You can now also sort recipes by a large list of criteria, such as by any macro- or micronutrient, cooking time, price, meta-score, or just random.
The nutritional information for each recipe now also contains the weight per serving:
"weightPerServing": { "amount": 269, "unit": "g" }
Additionally, the nutritional information also includes net carbs, which is defined in the API as total carbohydrates minus the fiber content.
When requesting meta-information from the autocomplete ingredient endpoint, you can now also request a list of possible units for any given ingredient.
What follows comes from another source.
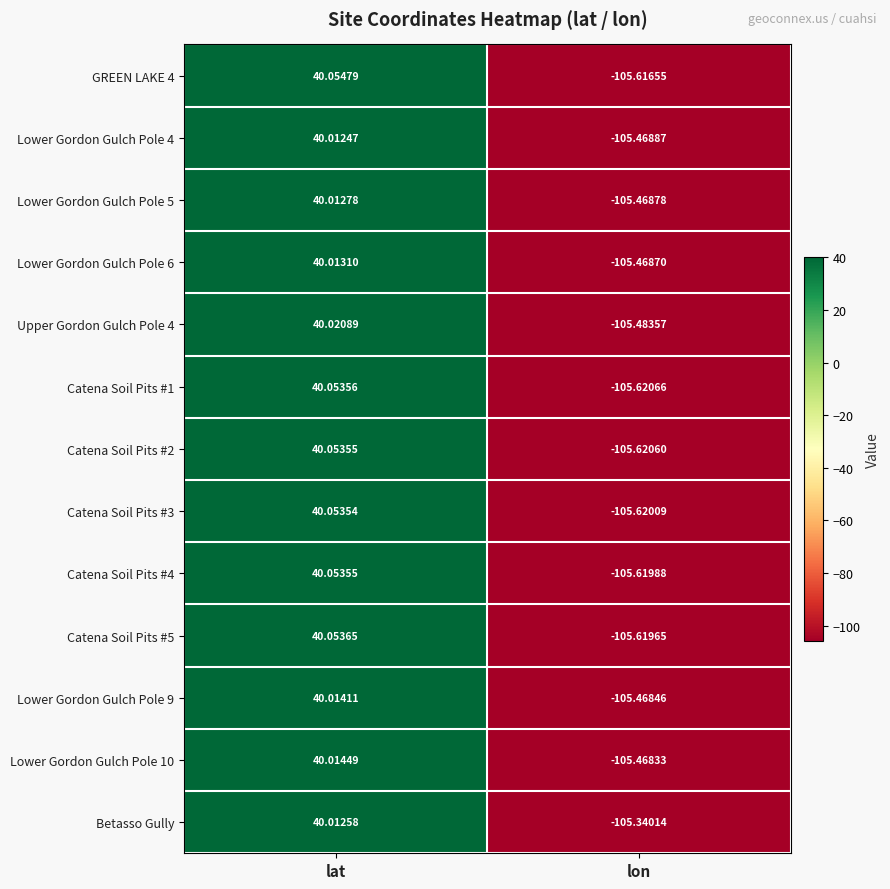

Which label corresponds to the smallest value in the chart?

lon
For example, if your app allows users to enter ingredients, you might want to let them enter 3 slices of apple instead of just 1 oz of apple. The possible units tell you whether the API recognizes the unit (e.g. slices) and can compute the nutrition correctly. The API does not know "slices" for, say, peanuts, so it is beneficial to let your user only pick units that can be understood.
Information about grocery products now contains all the nutritional information we have for a product, not just macronutrients. Additionally, we added a description of the product if available and attempt to guess the supermarket aisle where you would expect to find the product.
We have published a list of the top 1,000 ingredients used in recipes and their spoonacular ingredient ids here.
All our SDKs have been recompiled, so make sure you update your SDK if you are using an older one.